Whatever action you decide to take, we hope that just having this framework of the drivers of engagement helps you and your team.
We have built the OpenElevator platform to help you get insight and take action so that you and your team can fully reap the benefits of engagement.
Specifically, we deliver people alignment rankings and scores based on our two-sided, bias-free assessment.

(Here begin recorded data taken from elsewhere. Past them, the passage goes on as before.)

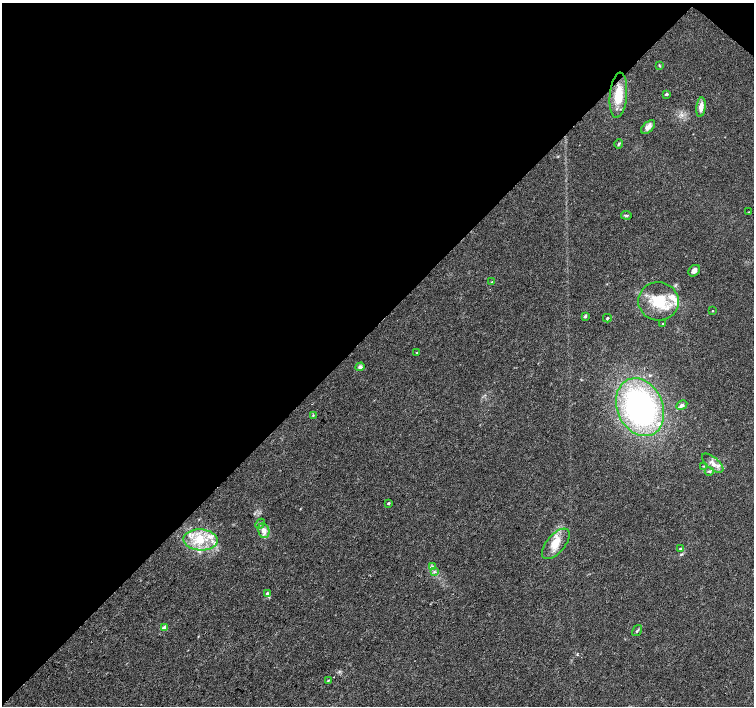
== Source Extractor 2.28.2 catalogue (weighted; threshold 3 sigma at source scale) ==
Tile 2 of 4 x 4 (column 2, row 1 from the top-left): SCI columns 1505-3007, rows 4389-5796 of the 6021 x 6027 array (HDU 1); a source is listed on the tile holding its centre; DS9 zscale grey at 2 x 2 block average (1 PNG px = mean of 2 x 2 image px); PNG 756 x 708 px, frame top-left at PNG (2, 3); each listed source drawn as its Kron ellipse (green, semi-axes under 4 px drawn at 4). Shown black and unused: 46% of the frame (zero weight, under 3 of 4 exposures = <1% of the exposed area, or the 3 px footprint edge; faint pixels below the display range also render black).
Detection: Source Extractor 2.28.2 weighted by HDU 2 'WHT'; one run over the whole footprint, this tile lists its part. Background 0.026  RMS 0.0034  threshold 0.0153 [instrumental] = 3 sigma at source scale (4.5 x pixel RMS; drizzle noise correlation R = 1.50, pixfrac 1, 0.0396/0.0396 arcsec/px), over >= 5 px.
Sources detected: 41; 6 inside a brighter listed object's ellipse — not listed separately; the other 35 listed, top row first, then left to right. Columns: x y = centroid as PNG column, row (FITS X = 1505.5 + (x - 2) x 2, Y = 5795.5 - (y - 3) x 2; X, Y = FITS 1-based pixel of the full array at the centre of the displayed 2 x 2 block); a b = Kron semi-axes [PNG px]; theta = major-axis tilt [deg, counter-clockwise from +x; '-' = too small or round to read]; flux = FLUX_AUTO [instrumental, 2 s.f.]
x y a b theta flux
659 66 4 3 - 0.73
666 94 3 2 - 2.3
618 95 23 8 84 19
701 107 10 4 83 6
648 127 8 5 44 4.6
619 144 5 3 - 0.89
748 212 2 2 - 0.3
626 215 5 3 - 1.2
694 271 6 5 - 3.1
492 282 4 2 - 0.69
658 301 20 19 - 27
713 311 2 2 - 0.52
585 316 4 3 - 1.3
607 318 4 3 - 0.98
663 324 3 2 - 0.41
417 353 3 2 - 0.63
360 367 5 4 - 2.4
682 405 6 4 31 2
640 407 30 23 -66 180
313 415 3 2 - 0.53
713 463 13 6 -40 5.5
704 466 3 2 - 0.62
709 471 4 3 - 1.2
389 503 3 2 - 1.3
260 524 5 3 - 1.1
264 531 7 5 -77 5.3
200 540 17 10 -2 19
556 544 18 9 49 11
680 549 3 3 - 0.86
432 567 4 2 - 0.76
435 572 3 2 - 0.77
267 593 4 3 - 1.2
164 628 3 2 - 10
637 631 6 3 57 1.3
328 680 4 2 - 0.56
Diffuse or blended objects may show on this block-average render without a row.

To begin with, we recommend you try the assessment on your own existing team. This allows you to gain the same confidence as all our other clients in the outstanding accuracy of the resulting data. Validating the outcome against your own experience, while uncovering the ease of collaboration and values alignment across the team is truly powerful. We offer a FREE gift coupon, sent to you immediately after you sign up.
Coming back to the bottom-line: while we know that low engagement is costly, the upside is even more exciting to consider. According to Gallup
“companies with high employee engagement have a nearly 150% higher earnings per share vs. their competition.”
In short, connecting people who naturally work well together to fuel long-term engagement is both team collaboration and boost bottomline relevant and a real competitive advantage.
And—equally important to us at OpenElevator—engagement is a real driver of quality of life for you and your team.